» **Problem statement**:
Among the entries that follow, find every line with the word "enjoyable" and list it.

START Records supplied

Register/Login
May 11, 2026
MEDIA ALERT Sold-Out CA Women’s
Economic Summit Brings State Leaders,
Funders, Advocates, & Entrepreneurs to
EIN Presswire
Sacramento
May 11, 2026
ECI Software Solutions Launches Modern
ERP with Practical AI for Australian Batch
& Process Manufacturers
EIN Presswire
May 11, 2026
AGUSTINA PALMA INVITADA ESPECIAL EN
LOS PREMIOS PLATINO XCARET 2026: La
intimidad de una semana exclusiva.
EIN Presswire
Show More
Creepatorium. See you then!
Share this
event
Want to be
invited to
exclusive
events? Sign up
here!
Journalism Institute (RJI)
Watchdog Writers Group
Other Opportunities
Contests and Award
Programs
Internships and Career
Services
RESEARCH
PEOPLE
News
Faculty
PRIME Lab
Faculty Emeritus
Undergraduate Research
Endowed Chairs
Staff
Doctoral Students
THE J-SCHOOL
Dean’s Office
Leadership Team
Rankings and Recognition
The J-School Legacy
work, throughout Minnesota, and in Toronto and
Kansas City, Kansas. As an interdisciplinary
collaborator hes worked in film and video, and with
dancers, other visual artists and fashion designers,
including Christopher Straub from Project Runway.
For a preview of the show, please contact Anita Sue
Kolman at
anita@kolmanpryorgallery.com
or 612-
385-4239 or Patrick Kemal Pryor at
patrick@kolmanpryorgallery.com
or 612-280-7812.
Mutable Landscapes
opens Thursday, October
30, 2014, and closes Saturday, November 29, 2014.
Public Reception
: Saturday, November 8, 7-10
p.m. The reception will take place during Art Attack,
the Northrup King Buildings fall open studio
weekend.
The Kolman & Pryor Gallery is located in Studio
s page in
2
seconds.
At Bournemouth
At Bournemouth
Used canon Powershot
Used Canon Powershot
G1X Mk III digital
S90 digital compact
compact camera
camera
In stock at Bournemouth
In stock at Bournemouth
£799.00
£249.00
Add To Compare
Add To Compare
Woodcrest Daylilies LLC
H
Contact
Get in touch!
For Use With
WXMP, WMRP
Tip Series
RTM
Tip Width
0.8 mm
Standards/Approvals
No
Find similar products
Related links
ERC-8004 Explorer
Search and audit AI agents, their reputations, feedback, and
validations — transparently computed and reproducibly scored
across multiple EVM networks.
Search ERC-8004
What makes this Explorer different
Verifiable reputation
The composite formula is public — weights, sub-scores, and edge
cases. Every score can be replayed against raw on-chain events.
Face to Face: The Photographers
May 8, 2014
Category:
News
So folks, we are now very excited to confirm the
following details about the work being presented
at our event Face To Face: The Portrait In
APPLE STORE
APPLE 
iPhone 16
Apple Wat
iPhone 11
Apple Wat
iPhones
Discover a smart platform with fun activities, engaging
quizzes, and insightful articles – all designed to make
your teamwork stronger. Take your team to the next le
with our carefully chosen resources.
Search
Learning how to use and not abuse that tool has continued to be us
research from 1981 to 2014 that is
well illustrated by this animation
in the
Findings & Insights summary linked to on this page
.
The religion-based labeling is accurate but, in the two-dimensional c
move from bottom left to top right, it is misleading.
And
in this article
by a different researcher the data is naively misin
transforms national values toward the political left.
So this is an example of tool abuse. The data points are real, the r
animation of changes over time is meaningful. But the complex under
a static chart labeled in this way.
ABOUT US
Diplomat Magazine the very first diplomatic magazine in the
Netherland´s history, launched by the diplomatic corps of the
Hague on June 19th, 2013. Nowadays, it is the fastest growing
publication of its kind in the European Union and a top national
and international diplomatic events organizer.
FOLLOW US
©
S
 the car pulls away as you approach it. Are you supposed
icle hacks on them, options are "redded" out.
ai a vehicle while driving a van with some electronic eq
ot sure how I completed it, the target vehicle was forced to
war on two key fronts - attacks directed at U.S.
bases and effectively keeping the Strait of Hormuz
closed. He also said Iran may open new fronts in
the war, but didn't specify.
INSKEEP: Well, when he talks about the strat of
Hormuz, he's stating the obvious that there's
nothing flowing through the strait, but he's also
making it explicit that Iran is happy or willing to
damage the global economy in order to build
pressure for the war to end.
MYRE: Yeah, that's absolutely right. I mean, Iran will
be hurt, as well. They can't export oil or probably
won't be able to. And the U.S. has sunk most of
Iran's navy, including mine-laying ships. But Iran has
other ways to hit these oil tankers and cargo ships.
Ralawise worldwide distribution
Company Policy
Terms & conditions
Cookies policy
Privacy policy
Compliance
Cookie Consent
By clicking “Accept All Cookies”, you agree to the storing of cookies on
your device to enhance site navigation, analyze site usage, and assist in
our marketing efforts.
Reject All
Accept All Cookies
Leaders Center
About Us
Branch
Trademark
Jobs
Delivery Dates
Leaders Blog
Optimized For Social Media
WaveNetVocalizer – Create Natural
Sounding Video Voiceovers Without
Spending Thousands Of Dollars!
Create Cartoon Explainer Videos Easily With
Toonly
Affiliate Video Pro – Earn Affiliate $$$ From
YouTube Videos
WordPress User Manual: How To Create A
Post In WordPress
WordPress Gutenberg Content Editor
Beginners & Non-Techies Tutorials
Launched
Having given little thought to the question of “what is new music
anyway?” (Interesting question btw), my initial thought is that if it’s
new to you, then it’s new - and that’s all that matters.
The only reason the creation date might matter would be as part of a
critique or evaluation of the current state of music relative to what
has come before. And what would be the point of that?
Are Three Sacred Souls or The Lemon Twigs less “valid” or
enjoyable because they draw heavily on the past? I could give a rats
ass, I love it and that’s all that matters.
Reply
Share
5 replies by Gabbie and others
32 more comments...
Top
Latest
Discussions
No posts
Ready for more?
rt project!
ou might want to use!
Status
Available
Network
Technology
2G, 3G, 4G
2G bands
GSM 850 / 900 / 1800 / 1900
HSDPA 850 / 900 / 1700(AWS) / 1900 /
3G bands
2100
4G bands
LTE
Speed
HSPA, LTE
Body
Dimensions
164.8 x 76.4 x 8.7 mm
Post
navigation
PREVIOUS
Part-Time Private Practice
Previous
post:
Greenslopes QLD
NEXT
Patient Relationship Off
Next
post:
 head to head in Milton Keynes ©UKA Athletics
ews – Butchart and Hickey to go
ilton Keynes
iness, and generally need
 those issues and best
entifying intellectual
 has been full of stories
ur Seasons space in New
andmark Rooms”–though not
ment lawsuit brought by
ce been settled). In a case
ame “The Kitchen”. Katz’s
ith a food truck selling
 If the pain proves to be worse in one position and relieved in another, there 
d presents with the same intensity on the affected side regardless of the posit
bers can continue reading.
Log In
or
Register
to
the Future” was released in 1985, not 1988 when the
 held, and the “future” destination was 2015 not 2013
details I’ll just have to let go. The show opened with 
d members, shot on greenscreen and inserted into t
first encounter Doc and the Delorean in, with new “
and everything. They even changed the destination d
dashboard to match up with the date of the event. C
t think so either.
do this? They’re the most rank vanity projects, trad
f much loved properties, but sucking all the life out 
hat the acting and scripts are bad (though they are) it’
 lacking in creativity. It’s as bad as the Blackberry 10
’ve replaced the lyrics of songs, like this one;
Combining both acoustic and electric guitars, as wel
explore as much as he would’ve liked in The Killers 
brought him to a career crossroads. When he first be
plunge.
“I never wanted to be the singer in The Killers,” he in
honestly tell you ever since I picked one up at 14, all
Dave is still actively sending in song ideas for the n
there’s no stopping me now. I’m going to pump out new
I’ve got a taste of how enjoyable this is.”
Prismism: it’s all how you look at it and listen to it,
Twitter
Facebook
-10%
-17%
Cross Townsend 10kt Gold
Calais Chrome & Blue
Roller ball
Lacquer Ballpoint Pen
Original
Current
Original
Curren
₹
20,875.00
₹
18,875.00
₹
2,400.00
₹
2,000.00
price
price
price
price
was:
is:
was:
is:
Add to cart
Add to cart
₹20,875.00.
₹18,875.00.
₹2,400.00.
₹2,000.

END Records supplied

» **Task result**:
enjoyable because they draw heavily on the past? I could give a rats
I’ve got a taste of how enjoyable this is.”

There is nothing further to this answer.